Reasoning under rules
Under the rule model of common law reasoning, courts treat rules announced by prior courts as authoritative in later cases that fall within the terms of the rule. The rule model does not exclude natural reasoning: if no court has announced a rule that covers the current case, the current court must engage in moral and empirical reasoning to settle on an outcome and possibly announce a rule for future cases.
In other cases, a prior court may have announced a relatively indeterminate standard of decision to govern conduct and future decisions. If so, the current court must engage in moral and empirical reasoning within the zone designated by the prior court, subject to whatever limits the standard places on acceptable reasons to consider. If, however, the case is governed by a precedent rule, the court must set aside moral and empirical reasoning and turn instead to interpretation and deductive reasoning in order to apply the rule to the case at hand.To understand how the rule model works, it is useful to compare the role that rules play under a natural model of decision-making. Following rules has various benefits that a good natural reasoner will take into account in her decision-making. A rule of decision stated in a prior opinion embodies whatever expertise the prior court possessed on the subjects covered by the rule, provides a focal point for coordination by actors who need to predict what other actors are likely to do, and simplifies the process of decision-making. If disregarding the rule will cause losses that outweigh the moral costs of following the rule, then as a matter of natural reason, the current court should follow the rule. Under a natural model of decision-making, however, a prior rule has no authority: it has only the various effects just described, to the extent that the current judge takes them into account in her own assessment of reasons for her decision. Referring back to the terminology we used in Chapter 1, the current judge acts as a ‘rule-sensitive particularist', taking the various possible benefits of rules as reasons, but not conclusive reasons, to follow the rule (Schauer 1991a; 1991b).

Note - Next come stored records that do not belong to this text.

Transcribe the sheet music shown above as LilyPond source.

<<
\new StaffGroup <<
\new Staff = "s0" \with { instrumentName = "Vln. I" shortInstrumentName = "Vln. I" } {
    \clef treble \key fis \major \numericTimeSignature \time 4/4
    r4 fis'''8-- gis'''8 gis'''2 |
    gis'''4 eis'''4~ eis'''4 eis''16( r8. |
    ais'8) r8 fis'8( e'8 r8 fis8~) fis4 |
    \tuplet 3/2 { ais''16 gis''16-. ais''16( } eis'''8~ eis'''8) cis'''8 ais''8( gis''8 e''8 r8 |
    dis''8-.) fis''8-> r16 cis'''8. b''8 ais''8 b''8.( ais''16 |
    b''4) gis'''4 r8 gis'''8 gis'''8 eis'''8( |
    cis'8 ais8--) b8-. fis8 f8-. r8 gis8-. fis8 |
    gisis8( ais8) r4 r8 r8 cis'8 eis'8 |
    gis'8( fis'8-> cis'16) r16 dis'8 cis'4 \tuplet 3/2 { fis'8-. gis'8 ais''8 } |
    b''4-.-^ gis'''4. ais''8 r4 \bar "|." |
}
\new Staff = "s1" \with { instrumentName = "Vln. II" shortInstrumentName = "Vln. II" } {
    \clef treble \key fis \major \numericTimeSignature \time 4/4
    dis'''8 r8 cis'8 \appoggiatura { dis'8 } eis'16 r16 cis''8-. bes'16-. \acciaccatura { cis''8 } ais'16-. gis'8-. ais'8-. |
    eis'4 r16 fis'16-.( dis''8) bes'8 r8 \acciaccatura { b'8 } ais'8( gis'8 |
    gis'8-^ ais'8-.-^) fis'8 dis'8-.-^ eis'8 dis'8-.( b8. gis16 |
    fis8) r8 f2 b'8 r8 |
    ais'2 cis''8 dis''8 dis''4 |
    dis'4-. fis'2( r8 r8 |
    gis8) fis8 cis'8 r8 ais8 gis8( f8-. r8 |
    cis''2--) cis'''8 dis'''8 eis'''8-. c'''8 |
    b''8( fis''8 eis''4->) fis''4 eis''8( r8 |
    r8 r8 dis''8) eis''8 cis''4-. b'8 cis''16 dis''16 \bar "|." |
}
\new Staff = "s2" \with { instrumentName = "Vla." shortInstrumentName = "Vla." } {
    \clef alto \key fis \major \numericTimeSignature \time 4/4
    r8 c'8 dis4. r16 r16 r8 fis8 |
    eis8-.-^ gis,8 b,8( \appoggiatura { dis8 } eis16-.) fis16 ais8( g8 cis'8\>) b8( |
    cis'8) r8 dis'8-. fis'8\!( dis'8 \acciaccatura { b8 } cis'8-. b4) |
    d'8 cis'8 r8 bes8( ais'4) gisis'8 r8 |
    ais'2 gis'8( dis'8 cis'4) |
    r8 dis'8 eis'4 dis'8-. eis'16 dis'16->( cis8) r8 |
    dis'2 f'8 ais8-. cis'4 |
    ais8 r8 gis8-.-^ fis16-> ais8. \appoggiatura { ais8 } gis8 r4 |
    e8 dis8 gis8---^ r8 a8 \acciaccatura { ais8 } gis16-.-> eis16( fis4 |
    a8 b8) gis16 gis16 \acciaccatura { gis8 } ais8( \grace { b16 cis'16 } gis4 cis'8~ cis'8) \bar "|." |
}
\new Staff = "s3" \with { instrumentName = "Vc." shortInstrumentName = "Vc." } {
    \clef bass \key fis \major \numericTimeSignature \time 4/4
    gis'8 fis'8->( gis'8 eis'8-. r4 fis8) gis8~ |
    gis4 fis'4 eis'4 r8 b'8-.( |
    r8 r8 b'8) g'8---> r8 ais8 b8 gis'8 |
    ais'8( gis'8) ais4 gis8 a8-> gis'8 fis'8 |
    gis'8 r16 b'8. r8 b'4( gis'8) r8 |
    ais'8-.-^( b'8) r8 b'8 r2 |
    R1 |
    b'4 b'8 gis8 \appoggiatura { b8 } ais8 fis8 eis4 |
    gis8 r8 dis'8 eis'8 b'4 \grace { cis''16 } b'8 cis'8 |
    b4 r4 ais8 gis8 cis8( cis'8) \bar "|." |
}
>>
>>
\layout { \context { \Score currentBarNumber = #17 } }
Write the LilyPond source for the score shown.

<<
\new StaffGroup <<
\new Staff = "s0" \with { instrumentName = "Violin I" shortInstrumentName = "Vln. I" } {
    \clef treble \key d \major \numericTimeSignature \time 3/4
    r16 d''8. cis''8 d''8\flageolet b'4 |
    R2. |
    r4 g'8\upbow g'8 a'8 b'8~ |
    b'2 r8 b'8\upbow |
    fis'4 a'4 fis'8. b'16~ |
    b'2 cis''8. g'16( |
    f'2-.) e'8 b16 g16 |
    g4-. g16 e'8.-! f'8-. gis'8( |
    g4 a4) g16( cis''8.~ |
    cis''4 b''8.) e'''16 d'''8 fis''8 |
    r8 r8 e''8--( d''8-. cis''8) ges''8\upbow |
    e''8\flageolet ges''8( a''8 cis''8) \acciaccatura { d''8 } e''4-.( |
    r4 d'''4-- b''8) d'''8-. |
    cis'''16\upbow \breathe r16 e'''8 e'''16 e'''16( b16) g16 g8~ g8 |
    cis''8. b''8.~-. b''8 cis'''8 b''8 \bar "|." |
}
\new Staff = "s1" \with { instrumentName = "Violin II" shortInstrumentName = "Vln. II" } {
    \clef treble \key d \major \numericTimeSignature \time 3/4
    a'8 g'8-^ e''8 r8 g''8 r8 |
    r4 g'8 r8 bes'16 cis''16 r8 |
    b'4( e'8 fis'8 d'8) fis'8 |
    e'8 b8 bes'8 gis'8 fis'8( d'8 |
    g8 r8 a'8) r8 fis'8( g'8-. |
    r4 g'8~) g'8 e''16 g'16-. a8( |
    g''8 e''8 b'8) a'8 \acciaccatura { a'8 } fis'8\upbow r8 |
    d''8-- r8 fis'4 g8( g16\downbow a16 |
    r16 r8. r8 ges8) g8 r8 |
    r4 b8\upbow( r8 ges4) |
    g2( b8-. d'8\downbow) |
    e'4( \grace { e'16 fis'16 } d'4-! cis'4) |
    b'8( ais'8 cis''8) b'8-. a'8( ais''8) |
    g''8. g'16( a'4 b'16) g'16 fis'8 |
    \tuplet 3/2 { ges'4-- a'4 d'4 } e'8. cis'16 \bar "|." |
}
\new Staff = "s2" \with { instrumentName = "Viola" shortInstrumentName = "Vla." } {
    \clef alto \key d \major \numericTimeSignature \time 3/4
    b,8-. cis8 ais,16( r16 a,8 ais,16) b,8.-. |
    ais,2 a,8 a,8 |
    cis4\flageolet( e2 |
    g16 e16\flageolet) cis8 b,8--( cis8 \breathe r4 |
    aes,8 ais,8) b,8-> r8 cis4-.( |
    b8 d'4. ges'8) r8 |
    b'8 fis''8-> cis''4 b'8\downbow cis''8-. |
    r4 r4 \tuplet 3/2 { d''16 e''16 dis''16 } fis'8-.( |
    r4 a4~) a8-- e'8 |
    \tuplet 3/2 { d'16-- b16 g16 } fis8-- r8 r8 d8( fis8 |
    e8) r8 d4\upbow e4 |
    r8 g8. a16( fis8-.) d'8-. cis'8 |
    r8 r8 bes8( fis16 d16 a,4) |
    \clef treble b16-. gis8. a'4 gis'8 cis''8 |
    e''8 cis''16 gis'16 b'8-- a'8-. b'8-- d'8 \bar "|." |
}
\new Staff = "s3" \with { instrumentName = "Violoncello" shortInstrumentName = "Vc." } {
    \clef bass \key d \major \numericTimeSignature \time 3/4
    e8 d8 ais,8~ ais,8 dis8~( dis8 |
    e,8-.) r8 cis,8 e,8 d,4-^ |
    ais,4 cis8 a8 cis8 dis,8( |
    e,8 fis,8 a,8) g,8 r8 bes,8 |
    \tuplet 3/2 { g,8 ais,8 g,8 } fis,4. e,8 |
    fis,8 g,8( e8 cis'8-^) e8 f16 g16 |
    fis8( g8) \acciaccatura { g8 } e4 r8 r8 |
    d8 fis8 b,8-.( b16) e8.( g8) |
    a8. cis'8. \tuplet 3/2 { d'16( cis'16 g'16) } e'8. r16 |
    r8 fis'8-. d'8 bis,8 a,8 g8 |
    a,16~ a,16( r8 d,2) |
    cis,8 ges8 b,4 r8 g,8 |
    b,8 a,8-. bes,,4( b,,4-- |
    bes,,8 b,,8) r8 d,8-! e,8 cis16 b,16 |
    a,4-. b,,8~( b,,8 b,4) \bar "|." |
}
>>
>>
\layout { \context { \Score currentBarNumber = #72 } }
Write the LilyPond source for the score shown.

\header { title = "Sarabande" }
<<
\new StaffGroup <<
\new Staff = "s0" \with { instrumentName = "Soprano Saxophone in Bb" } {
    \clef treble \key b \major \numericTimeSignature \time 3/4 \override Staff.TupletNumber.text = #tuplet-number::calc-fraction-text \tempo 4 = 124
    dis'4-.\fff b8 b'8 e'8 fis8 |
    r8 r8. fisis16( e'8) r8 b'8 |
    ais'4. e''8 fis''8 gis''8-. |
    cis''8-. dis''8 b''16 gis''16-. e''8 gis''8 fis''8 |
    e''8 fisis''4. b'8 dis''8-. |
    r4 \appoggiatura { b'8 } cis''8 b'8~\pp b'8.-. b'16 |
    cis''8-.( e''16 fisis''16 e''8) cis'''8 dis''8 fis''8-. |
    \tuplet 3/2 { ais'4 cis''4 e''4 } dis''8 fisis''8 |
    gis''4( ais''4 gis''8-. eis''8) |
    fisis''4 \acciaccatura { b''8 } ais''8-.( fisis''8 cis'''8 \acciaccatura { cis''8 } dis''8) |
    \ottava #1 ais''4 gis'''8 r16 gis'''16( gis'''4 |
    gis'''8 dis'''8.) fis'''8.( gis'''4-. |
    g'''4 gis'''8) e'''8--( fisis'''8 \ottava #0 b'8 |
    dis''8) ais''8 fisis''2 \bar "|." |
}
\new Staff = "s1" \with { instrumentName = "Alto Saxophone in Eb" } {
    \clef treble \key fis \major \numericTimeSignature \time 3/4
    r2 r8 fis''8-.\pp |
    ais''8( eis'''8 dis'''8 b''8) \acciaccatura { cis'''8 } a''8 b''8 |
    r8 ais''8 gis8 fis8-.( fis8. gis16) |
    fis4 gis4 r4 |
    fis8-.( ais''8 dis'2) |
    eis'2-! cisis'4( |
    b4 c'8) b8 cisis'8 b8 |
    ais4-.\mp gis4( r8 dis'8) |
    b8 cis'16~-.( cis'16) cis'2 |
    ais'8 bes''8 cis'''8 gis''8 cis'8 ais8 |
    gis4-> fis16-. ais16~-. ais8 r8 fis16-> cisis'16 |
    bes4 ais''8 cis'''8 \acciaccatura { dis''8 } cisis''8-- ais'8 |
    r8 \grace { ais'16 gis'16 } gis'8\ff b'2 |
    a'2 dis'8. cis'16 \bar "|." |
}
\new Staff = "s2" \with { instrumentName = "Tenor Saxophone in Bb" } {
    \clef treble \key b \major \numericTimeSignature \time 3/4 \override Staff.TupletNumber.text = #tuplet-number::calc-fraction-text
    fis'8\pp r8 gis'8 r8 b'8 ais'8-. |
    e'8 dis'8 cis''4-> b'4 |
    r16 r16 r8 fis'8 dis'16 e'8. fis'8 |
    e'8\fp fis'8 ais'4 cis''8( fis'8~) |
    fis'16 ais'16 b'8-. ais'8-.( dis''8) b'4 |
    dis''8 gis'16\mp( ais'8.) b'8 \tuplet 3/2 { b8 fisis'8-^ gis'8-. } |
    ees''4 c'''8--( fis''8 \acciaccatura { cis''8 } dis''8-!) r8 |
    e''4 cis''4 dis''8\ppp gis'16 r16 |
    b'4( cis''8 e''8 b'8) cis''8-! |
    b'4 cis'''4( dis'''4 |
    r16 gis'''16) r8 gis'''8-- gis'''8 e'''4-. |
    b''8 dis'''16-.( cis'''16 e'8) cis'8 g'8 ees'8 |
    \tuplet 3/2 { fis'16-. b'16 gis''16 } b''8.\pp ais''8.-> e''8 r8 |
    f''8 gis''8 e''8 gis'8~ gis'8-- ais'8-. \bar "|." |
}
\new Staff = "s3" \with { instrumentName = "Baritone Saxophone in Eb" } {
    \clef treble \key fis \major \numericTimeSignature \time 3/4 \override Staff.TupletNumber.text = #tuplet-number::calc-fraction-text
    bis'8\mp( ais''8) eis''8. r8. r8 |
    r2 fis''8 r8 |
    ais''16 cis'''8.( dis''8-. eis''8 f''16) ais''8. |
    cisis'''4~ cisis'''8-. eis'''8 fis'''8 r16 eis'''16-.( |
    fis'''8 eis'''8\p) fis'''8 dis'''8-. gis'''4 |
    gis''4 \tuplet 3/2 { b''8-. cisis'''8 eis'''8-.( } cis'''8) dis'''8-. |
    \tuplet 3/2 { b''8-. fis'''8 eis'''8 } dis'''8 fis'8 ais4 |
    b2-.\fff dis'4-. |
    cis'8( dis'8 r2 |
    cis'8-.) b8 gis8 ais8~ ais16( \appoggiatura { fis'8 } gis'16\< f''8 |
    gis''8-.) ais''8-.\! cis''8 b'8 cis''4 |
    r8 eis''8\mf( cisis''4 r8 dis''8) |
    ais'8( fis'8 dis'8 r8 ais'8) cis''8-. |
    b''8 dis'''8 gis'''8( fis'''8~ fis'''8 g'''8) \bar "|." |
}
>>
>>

The rule model of common law reasoning requires judges to take a different attitude toward rules stated in judicial opinions. Judicial rules are now authoritative, such that in any case that falls within a rule's terms, future judges must follow the rule without asking whether the reasons underlying the rule justify the outcome it prescribes in a particular case. If a prior judge has ruled that mortuaries in residential neighborhoods are nuisances per se, the current judge must rule against a mortuary seeking to do business in a residential neighborhood. Subject to certain qualifications we will mention later in this chapter, further inquiry into the risks, aesthetics, and social benefits of mortuaries in general, or of this mortuary in particular, is out of play.
The role of the judge also changes under a rule model. Under a natural model of the common law, judges are primarily adjudicators, attempting to determine in each case what outcome is best, all things considered. Under the rule model, judges are also lawmakers, exercising rule-making authority over future decision-makers. Traditionally, judges were reluctant to assume the role of lawmakers: their supposed task was to find the law embedded in social and legal practice and the requirements of sound reasoning (Blackstone 1765; Hale 1713; see Tubbs 2000). Modern judges, however, are more confident about assuming the role of lawmakers and more willing to embrace the rule model of judicial decision-making (see Eisenberg 1988; Cardozo 1949; Schauer 1995b; Tiersma 2005).